HOW TO COMPLETE THIS TASK —
Copy out exactly the stretch below, from the line with "left back paw: (430, 510)" through the line with "right front paw: (911, 838)", both included; the pictures stay out.

"""

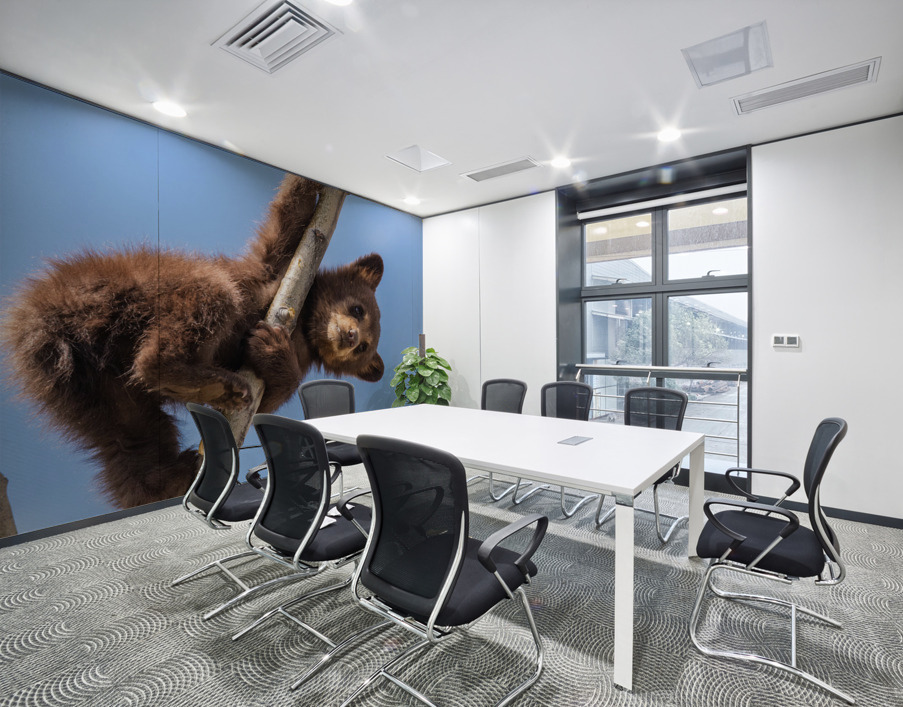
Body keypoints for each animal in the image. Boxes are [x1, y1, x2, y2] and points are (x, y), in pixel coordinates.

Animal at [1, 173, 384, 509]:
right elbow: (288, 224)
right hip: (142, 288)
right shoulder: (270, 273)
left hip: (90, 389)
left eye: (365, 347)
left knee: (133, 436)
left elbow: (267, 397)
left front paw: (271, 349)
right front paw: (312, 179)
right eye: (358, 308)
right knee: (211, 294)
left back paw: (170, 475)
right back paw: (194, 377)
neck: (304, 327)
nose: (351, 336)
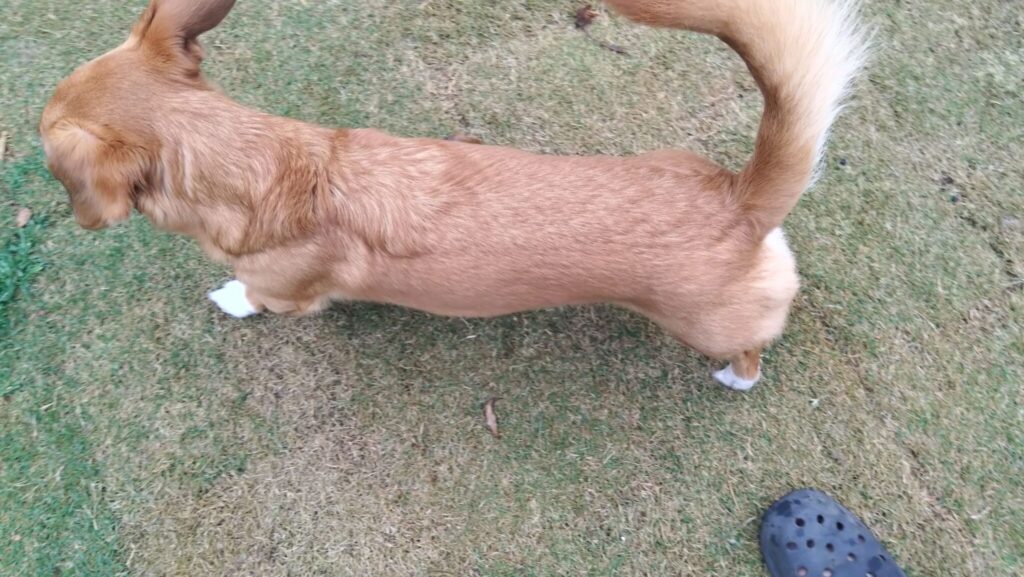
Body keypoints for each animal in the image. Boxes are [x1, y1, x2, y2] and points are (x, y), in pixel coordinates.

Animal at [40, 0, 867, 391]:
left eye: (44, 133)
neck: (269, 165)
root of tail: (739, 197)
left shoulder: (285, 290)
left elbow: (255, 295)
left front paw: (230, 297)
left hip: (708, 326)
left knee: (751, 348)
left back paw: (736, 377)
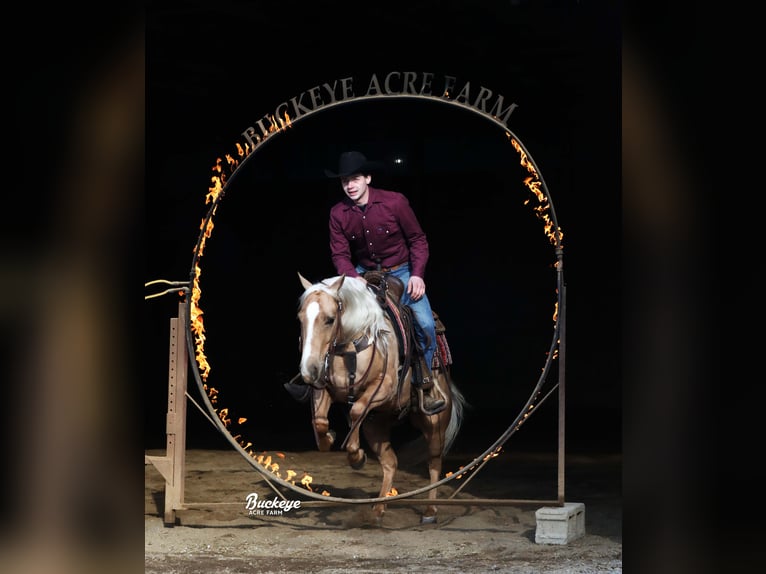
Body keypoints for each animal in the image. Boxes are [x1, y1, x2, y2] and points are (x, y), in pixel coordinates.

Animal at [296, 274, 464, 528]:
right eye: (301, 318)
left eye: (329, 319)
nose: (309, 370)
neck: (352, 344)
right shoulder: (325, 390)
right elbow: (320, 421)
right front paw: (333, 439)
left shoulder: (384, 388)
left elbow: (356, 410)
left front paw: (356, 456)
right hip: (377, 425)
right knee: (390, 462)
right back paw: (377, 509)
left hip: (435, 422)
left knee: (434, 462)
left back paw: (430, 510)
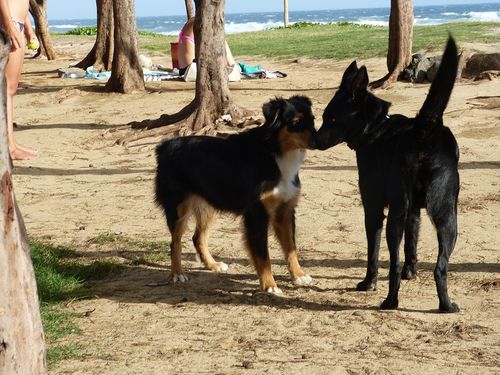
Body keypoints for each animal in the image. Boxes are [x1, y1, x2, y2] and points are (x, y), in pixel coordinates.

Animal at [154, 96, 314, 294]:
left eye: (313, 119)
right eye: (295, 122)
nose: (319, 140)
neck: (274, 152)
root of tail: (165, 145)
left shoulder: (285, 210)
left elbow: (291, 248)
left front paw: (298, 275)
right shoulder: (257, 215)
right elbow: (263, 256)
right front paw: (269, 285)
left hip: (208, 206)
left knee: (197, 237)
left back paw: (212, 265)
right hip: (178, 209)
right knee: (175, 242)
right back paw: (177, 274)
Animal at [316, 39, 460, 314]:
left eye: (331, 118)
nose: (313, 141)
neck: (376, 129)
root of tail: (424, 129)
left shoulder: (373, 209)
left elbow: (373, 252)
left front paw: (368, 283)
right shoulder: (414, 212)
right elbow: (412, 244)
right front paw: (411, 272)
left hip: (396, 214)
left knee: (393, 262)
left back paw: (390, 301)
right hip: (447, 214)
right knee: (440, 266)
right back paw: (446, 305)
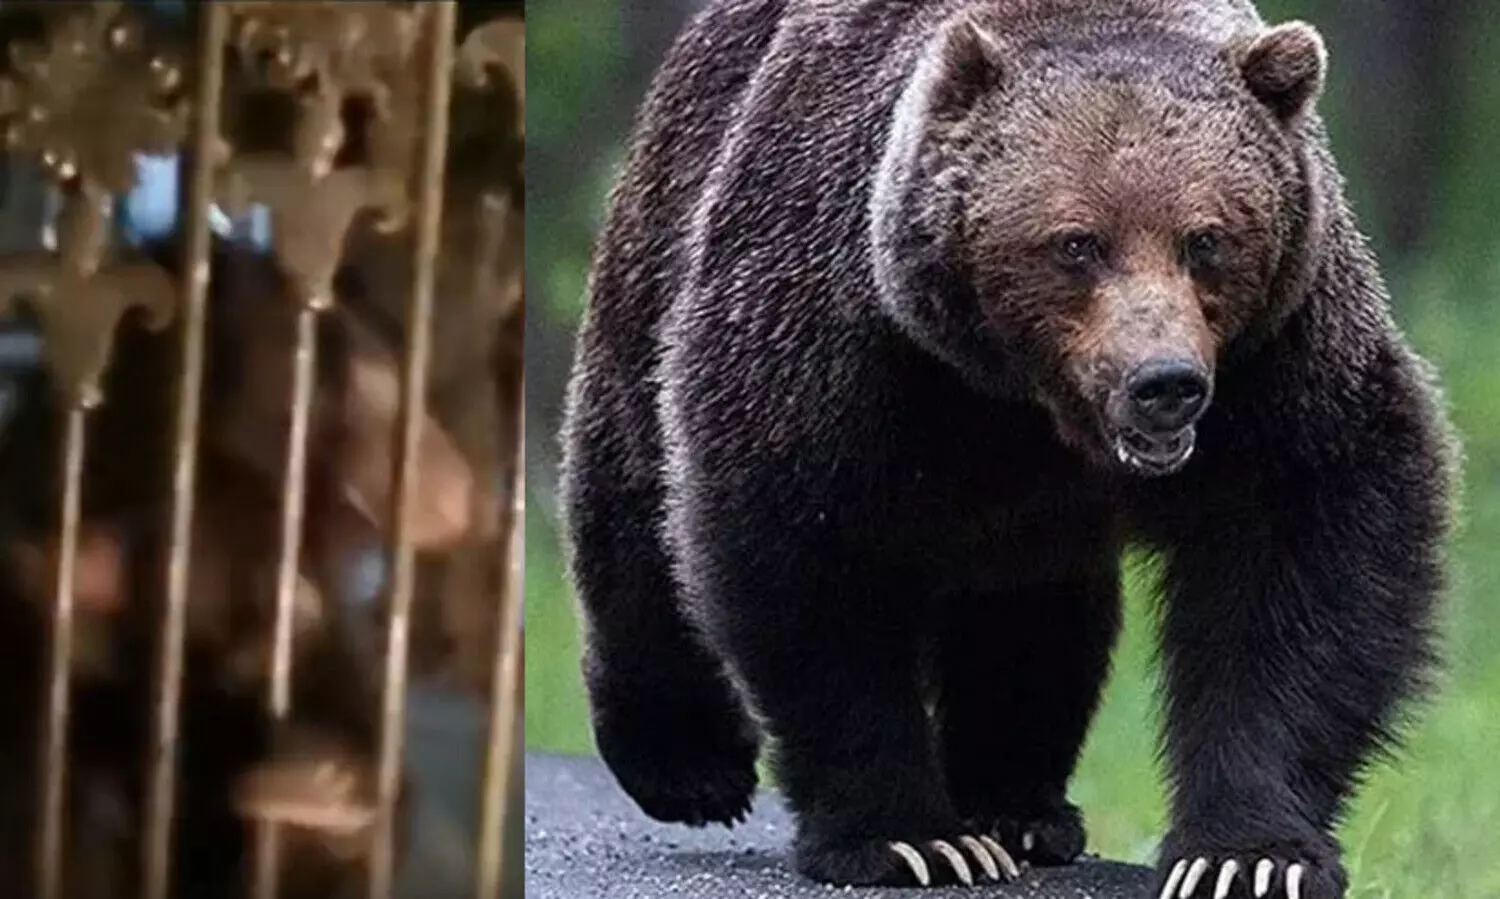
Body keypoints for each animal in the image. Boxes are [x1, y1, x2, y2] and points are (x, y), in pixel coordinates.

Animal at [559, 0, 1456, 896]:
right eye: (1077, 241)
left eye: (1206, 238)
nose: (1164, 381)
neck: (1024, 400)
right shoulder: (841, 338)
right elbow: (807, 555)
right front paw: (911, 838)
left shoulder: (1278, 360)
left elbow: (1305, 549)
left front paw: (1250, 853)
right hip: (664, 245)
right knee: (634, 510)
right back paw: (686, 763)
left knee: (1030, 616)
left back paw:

"""

RESULT BELOW —
left back paw: (430, 510)
Body keypoints for each animal in the image. Boxes are [x1, y1, x2, y2] and points are (x, y), in pixel coordinates.

Animal at [154, 96, 314, 294]:
left eye: (313, 119)
right eye: (295, 122)
nose: (319, 140)
neck: (274, 152)
root of tail: (165, 145)
left shoulder: (285, 210)
left elbow: (291, 248)
left front paw: (298, 275)
right shoulder: (257, 215)
right elbow: (263, 256)
right front paw: (269, 285)
left hip: (208, 206)
left knee: (197, 237)
left back paw: (212, 265)
right hip: (178, 209)
right knee: (175, 242)
right back paw: (177, 274)
Animal at [316, 39, 460, 314]:
left eye: (331, 118)
nose: (313, 141)
neck: (376, 129)
root of tail: (424, 129)
left shoulder: (373, 209)
left elbow: (373, 252)
left front paw: (368, 283)
right shoulder: (414, 212)
right elbow: (412, 244)
right front paw: (411, 272)
left hip: (396, 214)
left knee: (393, 262)
left back paw: (390, 301)
right hip: (447, 214)
right knee: (440, 266)
right back paw: (446, 305)
Body keypoints for each animal in the image. Boxes are [x1, y1, x2, y2] and points are (x, y), in pixel coordinates.

Animal at [559, 0, 1456, 896]:
right eye: (1077, 241)
left eye: (1206, 238)
nose: (1164, 381)
neck: (1024, 400)
right shoulder: (841, 338)
right elbow: (807, 555)
right front paw: (911, 838)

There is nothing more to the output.